====== Ausgewählter Auszug ======
Von Mathias Hamann
Früher sollten eigentlich die Waffen während der Spiele ruhen, und in den Jahren des Ersten und Zweiten Weltkriegs pausierte daher auch Olympia. Aber Russland und Georgien beweisen es gerade: Militärische Echtzeitstrategie laufen auch während der Olympischen Spiele. Dann könnten es doch auch "Starcraft", "Command & Conquer", "Warcraft" oder "Age of Empires". Die sind militärisch ungefähr so blutrünstig wie Schach, nur komplexer.
Die Idee dahinter ist dieselbe: Einheiten mit verschiedenen Stärken müssen über eine begrenzte Fläche dirigiert werden, bis der Gegner matt ist. Wo bei Schach der großmeisterliche Kopf ruhig in Rodins Denkerhaltung auf der Hand ruht, flitzen die Hände der Gamer-Generäle in Vorspulgeschwindigkeit über Maus und Tastatur. Mehr als hundert koordinierte Aktionen vollziehen koreanische Champions pro Minute. Dafür üben sie auch locker zehn Stunden täglich. Die Deutschen belassen es bei drei, vier Stunden - neben Schule oder Studium.
====== Bereitgestellte Einträge ======
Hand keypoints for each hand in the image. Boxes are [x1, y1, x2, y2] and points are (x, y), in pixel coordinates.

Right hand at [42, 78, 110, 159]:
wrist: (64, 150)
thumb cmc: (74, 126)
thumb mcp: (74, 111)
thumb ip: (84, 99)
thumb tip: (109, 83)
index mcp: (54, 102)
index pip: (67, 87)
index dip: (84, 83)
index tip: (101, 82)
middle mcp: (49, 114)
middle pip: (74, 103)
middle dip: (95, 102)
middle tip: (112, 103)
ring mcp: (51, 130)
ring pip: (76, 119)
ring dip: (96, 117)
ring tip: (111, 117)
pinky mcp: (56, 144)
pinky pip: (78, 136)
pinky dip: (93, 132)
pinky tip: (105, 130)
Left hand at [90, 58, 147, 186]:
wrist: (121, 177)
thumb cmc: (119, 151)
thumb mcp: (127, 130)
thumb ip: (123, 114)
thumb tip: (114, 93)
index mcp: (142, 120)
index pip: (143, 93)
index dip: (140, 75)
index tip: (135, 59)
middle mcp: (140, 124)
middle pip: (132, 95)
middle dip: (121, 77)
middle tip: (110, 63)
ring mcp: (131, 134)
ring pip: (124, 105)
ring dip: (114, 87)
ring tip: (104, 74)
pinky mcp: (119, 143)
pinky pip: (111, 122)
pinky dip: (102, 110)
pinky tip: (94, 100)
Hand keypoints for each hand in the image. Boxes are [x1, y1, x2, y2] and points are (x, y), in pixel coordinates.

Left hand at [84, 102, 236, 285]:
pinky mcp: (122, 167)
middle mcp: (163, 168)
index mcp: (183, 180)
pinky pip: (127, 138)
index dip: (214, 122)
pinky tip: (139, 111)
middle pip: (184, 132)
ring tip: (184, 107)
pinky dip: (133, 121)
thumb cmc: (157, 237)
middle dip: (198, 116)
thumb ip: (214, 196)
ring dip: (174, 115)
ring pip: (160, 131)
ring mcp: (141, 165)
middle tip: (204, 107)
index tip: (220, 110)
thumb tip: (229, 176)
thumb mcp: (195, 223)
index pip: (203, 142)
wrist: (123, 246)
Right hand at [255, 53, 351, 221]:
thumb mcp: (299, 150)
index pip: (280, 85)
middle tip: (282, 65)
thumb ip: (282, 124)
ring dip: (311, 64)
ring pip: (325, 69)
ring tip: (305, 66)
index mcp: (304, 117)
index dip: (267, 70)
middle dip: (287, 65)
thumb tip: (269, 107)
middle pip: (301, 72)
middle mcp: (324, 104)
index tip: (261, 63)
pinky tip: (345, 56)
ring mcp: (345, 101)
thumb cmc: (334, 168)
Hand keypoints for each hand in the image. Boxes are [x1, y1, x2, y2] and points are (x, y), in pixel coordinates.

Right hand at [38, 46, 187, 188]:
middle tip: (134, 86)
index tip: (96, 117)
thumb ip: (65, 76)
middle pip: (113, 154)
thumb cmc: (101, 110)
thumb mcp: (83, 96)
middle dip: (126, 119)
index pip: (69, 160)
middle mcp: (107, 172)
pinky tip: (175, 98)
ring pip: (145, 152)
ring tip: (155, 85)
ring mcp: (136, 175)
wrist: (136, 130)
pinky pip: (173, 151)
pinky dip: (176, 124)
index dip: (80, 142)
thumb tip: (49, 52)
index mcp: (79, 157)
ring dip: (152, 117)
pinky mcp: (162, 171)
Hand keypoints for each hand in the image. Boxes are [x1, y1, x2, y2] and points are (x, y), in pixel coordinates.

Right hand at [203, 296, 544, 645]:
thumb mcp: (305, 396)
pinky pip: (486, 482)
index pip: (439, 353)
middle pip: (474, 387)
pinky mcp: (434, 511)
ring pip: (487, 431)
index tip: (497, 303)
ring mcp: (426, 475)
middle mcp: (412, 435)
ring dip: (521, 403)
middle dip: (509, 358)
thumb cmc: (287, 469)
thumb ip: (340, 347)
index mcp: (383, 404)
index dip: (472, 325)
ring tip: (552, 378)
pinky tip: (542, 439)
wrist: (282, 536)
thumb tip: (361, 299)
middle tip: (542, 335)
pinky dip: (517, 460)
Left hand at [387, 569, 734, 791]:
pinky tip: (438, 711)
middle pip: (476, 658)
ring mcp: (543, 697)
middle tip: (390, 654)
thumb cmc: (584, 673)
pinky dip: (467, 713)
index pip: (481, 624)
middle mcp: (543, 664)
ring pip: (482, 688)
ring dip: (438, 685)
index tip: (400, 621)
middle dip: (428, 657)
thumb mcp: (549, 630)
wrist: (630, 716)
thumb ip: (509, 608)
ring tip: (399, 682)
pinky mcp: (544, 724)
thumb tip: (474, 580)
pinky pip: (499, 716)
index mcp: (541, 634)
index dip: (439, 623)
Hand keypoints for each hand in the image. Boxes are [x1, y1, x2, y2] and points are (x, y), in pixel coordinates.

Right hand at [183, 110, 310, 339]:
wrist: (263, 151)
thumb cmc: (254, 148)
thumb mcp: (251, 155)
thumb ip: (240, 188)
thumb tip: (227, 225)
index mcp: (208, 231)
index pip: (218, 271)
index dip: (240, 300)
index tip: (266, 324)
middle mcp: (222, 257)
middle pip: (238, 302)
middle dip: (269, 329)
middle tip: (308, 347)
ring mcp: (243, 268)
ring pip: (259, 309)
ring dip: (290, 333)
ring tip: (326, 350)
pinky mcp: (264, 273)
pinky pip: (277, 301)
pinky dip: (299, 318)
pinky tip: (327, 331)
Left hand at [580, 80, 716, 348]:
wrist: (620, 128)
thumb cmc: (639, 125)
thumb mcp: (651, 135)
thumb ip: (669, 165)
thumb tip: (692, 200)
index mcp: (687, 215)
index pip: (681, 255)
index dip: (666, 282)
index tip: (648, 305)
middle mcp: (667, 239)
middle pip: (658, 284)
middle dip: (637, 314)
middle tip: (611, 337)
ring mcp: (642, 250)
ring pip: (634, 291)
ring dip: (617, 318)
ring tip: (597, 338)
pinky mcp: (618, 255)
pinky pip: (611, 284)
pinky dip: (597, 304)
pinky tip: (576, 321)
======
Bitte setzen Sie den Text über Strategiespiele und Olympia nach seinem letzten Satz fort. Das Material ist eigenständig und gehört nicht zum Text über Strategiespiele und Olympia.

Bei den Spielen in Leipzig blieb die Tribüne gut gefüllt während der Matches, nur wenige Stühle blieben leer. Die Spiele schulen nicht nur strategisches Denken, sondern auch die Geschichtskenntnisse. So versetzt "Age of Empires" den Gamer-General ins Jahr 1857 und direkt in die indische Revolte gegen die britischen Kolonialherren.
Fazit: Ungünstig für eine TV-Übertragung, weil kein Laie die Aktionen versteht. Für Olympia könnten - reichlich zynisch - aktuelle Szenarien nachgespielt werden. Aktuell böte sich an: "Command & Conquer" - der tibetische Aufstand.